Revise the text of the entries below by replacing "Events" with "Tournaments" and leaving every other line unchanged. Give only the revised text, without the pictures.

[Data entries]

********************

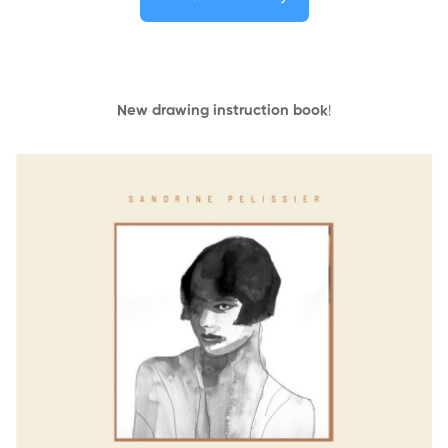
New drawing instruction book
!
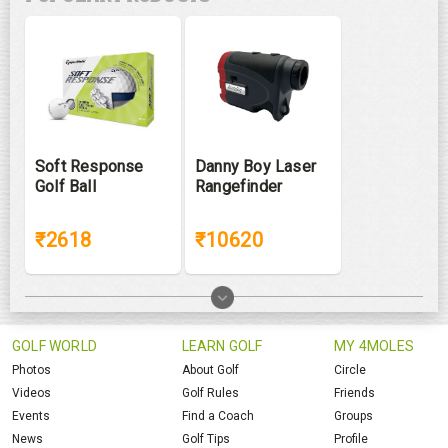
Soft Response
Danny Boy Laser
Golf Ball
Rangefinder
₹2618
₹10620
GOLF WORLD
LEARN GOLF
MY 4MOLES
Photos
About Golf
Circle
Videos
Golf Rules
Friends
Events
Find a Coach
Groups
News
Golf Tips
Profile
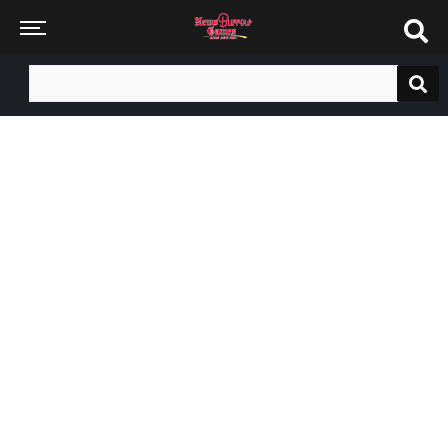
Search
for:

********************

REPLY TO THE TASK
New drawing instruction book
!
Soft Response
Danny Boy Laser
Golf Ball
Rangefinder
₹2618
₹10620
GOLF WORLD
LEARN GOLF
MY 4MOLES
Photos
About Golf
Circle
Videos
Golf Rules
Friends
Tournaments
Find a Coach
Groups
News
Golf Tips
Profile
Search
for:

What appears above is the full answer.